● **WRITTEN EXERCISE 1**
Swap "Collections" for "Lists" in the passage of the Stream interface text starting at "Collections and streams, while" and ending at "a controlled traversal.", then write out that passage with the change made.

● **TEXT EXCERPT**

————————

Interface Stream
A sequence of elements supporting sequential and parallel aggregate operations. The following example illustrates an aggregate operation using Stream and IntStream :
int sum = widgets.stream() .filter(w -> w.getColor() == RED) .mapToInt(w -> w.getWeight()) .sum();
In this example, widgets is a Collection
In addition to Stream , which is a stream of object references, there are primitive specializations for IntStream , LongStream , and DoubleStream , all of which are referred to as «streams» and conform to the characteristics and restrictions described here.
To perform a computation, stream operations are composed into a stream pipeline. A stream pipeline consists of a source (which might be an array, a collection, a generator function, an I/O channel, etc), zero or more intermediate operations (which transform a stream into another stream, such as filter(Predicate) ), and a terminal operation (which produces a result or side-effect, such as count() or forEach(Consumer) ). Streams are lazy; computation on the source data is only performed when the terminal operation is initiated, and source elements are consumed only as needed.
A stream implementation is permitted significant latitude in optimizing the computation of the result. For example, a stream implementation is free to elide operations (or entire stages) from a stream pipeline — and therefore elide invocation of behavioral parameters — if it can prove that it would not affect the result of the computation. This means that side-effects of behavioral parameters may not always be executed and should not be relied upon, unless otherwise specified (such as by the terminal operations forEach and forEachOrdered ). (For a specific example of such an optimization, see the API note documented on the count() operation. For more detail, see the side-effects section of the stream package documentation.)
Collections and streams, while bearing some superficial similarities, have different goals. Collections are primarily concerned with the efficient management of, and access to, their elements. By contrast, streams do not provide a means to directly access or manipulate their elements, and are instead concerned with declaratively describing their source and the computational operations which will be performed in aggregate on that source. However, if the provided stream operations do not offer the desired functionality, the BaseStream.iterator() and BaseStream.spliterator() operations can be used to perform a controlled traversal.
A stream pipeline, like the «widgets» example above, can be viewed as a query on the stream source. Unless the source was explicitly designed for concurrent modification (such as a ConcurrentHashMap ), unpredictable or erroneous behavior may result from modifying the stream source while it is being queried.
- must be non-interfering (they do not modify the stream source); and
- in most cases must be stateless (their result should not depend on any state that might change during execution of the stream pipeline).
Such parameters are always instances of a functional interface such as Function , and are often lambda expressions or method references. Unless otherwise specified these parameters must be non-null.
A stream should be operated on (invoking an intermediate or terminal stream operation) only once. This rules out, for example, «forked» streams, where the same source feeds two or more pipelines, or multiple traversals of the same stream. A stream implementation may throw IllegalStateException if it detects that the stream is being reused. However, since some stream operations may return their receiver rather than a new stream object, it may not be possible to detect reuse in all cases.

————————

● **STORED DATA**
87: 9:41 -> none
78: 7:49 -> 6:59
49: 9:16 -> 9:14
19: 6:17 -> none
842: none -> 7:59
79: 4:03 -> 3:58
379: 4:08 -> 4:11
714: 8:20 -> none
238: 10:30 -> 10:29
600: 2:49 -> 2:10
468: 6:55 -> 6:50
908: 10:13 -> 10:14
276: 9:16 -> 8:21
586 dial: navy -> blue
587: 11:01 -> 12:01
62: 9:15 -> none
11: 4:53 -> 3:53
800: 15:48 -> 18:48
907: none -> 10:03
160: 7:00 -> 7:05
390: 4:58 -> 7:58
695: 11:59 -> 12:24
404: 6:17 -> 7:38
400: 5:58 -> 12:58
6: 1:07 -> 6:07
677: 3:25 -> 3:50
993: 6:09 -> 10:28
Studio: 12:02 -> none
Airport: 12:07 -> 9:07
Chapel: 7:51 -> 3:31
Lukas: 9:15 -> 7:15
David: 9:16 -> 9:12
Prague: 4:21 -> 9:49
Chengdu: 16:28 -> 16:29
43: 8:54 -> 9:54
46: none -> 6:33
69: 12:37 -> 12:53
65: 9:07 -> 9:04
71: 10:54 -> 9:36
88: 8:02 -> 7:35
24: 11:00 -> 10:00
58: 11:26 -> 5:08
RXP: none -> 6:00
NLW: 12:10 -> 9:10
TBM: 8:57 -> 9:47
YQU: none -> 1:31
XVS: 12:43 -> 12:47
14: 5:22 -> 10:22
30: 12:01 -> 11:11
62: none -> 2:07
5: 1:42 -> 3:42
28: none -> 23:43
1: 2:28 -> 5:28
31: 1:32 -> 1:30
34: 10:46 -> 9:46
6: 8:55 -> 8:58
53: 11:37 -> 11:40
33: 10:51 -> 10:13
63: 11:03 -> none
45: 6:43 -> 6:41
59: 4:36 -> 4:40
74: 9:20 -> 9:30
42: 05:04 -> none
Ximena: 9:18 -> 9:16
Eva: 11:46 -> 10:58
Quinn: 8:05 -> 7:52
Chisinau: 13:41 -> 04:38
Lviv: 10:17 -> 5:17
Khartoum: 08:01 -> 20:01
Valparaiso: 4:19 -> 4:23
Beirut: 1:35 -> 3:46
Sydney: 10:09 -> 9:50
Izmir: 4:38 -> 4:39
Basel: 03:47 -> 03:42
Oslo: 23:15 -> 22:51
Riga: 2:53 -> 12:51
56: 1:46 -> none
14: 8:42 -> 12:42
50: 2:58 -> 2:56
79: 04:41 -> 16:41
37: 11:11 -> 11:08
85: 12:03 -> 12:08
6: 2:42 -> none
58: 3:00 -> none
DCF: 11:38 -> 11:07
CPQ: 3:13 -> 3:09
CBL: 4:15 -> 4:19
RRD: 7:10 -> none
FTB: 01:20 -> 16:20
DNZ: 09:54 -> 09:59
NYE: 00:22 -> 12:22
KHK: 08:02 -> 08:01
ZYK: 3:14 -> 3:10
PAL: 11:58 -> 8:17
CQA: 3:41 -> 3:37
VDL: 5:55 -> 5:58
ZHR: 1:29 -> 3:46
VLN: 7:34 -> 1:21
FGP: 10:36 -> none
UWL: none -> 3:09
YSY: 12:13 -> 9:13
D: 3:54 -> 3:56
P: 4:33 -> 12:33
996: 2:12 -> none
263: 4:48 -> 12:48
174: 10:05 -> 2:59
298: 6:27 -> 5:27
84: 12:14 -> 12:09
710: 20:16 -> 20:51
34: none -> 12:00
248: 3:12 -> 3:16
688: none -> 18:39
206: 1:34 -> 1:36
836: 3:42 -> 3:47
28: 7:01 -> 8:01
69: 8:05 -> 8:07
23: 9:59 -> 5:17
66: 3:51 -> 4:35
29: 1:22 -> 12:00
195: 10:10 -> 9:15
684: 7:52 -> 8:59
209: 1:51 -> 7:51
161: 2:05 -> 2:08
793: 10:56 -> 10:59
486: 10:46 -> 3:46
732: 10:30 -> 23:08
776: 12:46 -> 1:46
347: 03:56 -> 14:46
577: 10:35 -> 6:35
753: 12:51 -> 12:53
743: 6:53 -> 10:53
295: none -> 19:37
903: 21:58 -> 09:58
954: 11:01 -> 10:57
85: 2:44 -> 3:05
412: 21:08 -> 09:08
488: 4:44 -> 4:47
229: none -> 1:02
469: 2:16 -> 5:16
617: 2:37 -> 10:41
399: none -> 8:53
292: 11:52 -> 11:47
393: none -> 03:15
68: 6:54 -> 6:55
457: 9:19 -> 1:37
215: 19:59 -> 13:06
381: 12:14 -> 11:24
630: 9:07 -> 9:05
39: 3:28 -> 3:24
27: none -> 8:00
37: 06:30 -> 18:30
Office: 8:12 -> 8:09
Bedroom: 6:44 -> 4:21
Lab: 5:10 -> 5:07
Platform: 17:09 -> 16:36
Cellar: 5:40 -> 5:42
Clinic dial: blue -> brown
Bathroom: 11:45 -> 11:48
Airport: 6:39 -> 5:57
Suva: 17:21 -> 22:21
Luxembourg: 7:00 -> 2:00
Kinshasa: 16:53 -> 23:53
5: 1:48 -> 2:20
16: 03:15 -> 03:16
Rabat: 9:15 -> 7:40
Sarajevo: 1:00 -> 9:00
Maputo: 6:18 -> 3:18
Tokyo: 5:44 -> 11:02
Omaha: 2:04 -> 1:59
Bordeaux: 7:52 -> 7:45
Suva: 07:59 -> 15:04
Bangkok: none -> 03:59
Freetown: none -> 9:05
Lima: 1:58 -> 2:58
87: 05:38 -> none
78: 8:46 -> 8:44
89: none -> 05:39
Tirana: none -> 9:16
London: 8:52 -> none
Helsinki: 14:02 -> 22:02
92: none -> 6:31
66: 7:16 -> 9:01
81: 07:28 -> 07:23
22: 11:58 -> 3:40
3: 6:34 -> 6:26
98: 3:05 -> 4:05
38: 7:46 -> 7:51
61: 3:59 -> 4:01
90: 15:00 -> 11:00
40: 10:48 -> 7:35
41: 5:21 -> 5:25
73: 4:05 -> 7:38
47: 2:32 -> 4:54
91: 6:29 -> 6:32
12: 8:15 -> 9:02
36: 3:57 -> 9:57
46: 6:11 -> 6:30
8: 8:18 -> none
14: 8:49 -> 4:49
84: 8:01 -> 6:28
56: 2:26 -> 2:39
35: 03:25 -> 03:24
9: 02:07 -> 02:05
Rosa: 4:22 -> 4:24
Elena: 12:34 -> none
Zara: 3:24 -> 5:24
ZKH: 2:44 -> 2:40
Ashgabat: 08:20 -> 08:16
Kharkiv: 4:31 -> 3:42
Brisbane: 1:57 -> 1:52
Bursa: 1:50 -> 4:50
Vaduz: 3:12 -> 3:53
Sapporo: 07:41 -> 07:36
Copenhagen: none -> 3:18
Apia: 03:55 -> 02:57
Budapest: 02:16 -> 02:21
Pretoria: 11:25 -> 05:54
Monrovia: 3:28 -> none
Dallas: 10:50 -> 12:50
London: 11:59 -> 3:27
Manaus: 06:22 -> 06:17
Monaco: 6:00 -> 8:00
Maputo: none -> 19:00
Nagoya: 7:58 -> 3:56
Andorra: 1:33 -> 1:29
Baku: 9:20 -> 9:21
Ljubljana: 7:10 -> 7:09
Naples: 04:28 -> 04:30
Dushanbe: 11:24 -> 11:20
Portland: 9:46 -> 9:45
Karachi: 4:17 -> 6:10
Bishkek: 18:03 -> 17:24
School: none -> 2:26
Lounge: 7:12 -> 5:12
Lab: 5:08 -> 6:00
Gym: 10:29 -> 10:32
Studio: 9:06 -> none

————————

● **WRITTEN EXERCISE 2**
Copy the clock rows again word for word, starting at the first row and ending at the line that contains "586 dial: navy -> blue", with both of those lines included.

● **PROBLEM SOLUTION 1**
Lists and streams, while bearing some superficial similarities, have different goals. Lists are primarily concerned with the efficient management of, and access to, their elements. By contrast, streams do not provide a means to directly access or manipulate their elements, and are instead concerned with declaratively describing their source and the computational operations which will be performed in aggregate on that source. However, if the provided stream operations do not offer the desired functionality, the BaseStream.iterator() and BaseStream.spliterator() operations can be used to perform a controlled traversal.

● **PROBLEM SOLUTION 2**
87: 9:41 -> none
78: 7:49 -> 6:59
49: 9:16 -> 9:14
19: 6:17 -> none
842: none -> 7:59
79: 4:03 -> 3:58
379: 4:08 -> 4:11
714: 8:20 -> none
238: 10:30 -> 10:29
600: 2:49 -> 2:10
468: 6:55 -> 6:50
908: 10:13 -> 10:14
276: 9:16 -> 8:21
586 dial: navy -> blue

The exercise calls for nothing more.